I love being a mom! However I love being with my family because they always give me a chance to be a kid again and I love it. This week in Boise has been incredible and so sad at the same time.
I love the late nights, playing zombies out in the fields (most fun game ever), the long talks, the laughing, the joking, watching movies outside on a screen, my mom rubbing my back in church, my nieces playing with my hair, shopping for makeup at a MALL (yes I even got to go to a mall while I was here and buy makeup for the 1st time in I don't know how long), feeling completely free to be myself. That feeling you get when you go home to visit happens whenever, wherever my family gets together. My nieces are grown up, they are kind, smart, funny, and
gorgeous. I miss them! Kage is awesome, such a boy, but at the same time so tenderhearted. I love that kid. Max is such a stud. From the way he talks to his sweet hugs I am so going to miss our monthly visits from them.
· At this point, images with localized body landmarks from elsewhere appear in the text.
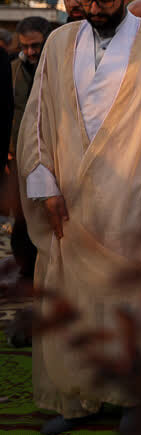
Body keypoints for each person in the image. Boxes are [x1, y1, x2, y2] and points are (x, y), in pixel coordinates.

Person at [19, 0, 141, 435]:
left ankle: (135, 398)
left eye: (104, 1)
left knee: (134, 298)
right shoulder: (58, 42)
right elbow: (36, 119)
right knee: (69, 298)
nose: (92, 10)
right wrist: (44, 183)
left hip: (134, 201)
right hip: (69, 202)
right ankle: (74, 401)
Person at [9, 16, 48, 279]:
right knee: (21, 217)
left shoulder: (60, 67)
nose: (30, 52)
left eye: (35, 45)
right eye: (25, 46)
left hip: (52, 155)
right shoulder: (12, 70)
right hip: (17, 156)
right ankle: (26, 269)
I can't talk about my Mom, Dad, Shawnacy, Lindsey, and Russ without getting teary. As for Brandon and Lindsay I still hold out hope that one day they will be with me in Phoenix. It has been such a rough week watching Lindsey and Paul getting settled and my mom looking for houses. I am being abandoned! They are so far away. I wish I would have taken more advantage when my mom and dad were close. I should have spent every weekend with them. Life is full of regrets right? With all that said I miss my husband. Everytime I call he is doing another project so he can show me what he has done while we have been gone. He works harder and loves his kids more than any man I know. All I have to do is give him a hug and I know he loves me. For those reasons I will be coming home. I can't wait to see him. Conclusion. I will miss the feeling of being with my family. But if there ever was a reason to go home I have it. It is because Jon is there and I am happy to do it! I love our home.